- [What the exercise asks]
Set down, without alteration, the lines from the one that contains "noms des membres" through the final line of the material below.

[[ Given information, beginning ]]

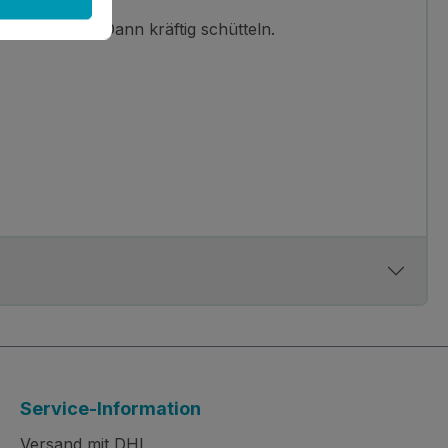
 umfassen. Dann kräftig schütteln.
Service-Information
Versand mit DHL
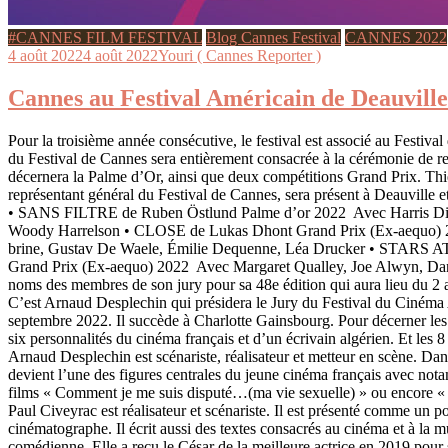
#CANNES FILM FESTIVAL
Blog Cannes Festival
CANNES 2022
4 août 2022
4 août 2022
Youri ( Cannes Reporter )
Cannes au Festival Américain de Deauvill
Pour la troisième année consécutive, le festival est associé au Festiva
du Festival de Cannes sera entièrement consacrée à la cérémonie de r
décernera la Palme d’Or, ainsi que deux compétitions Grand Prix. Thi
représentant général du Festival de Cannes, sera présent à Deauville e
• SANS FILTRE de Ruben Öst­lund Palme d’or 2022 Avec Har­ris Dick
Woo­dy Harrelson • CLOSE de Lukas Dhont Grand Prix (Ex-aequo
brine, Gus­tav De Waele, Émi­lie Dequenne, Léa Drucker • STARS 
Grand Prix (Ex-aequo) 2022 Avec Mar­ga­ret Qual­ley, Joe Alwyn, Dan
noms des membres de son jury pour sa 48e édition qui aura lieu du 2
C’est Arnaud Desplechin qui présidera le Jury du Festival du Cinéma
septembre 2022. Il succède à Charlotte Gainsbourg. Pour décerner les p
six personnalités du cinéma français et d’un écrivain algérien. Et les
Arnaud Desplechin est scénariste, réalisateur et metteur en scène. Dans
devient l’une des figures centrales du jeune cinéma français avec not
films « Comment je me suis disputé…(ma vie sexuelle) » ou encore «
Paul Civeyrac est réalisateur et scénariste. Il est présenté comme un 
cinématographe. Il écrit aussi des textes consacrés au cinéma et à la 
comédienne. Elle a reçu le César de la meilleure actrice en 2019 pour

[[ Given information, end ]]

- [Exercise response]
noms des membres de son jury pour sa 48e édition qui aura lieu du 2
C’est Arnaud Desplechin qui présidera le Jury du Festival du Cinéma
septembre 2022. Il succède à Charlotte Gainsbourg. Pour décerner les p
six personnalités du cinéma français et d’un écrivain algérien. Et les
Arnaud Desplechin est scénariste, réalisateur et metteur en scène. Dans
devient l’une des figures centrales du jeune cinéma français avec not
films « Comment je me suis disputé…(ma vie sexuelle) » ou encore «
Paul Civeyrac est réalisateur et scénariste. Il est présenté comme un 
cinématographe. Il écrit aussi des textes consacrés au cinéma et à la 
comédienne. Elle a reçu le César de la meilleure actrice en 2019 pour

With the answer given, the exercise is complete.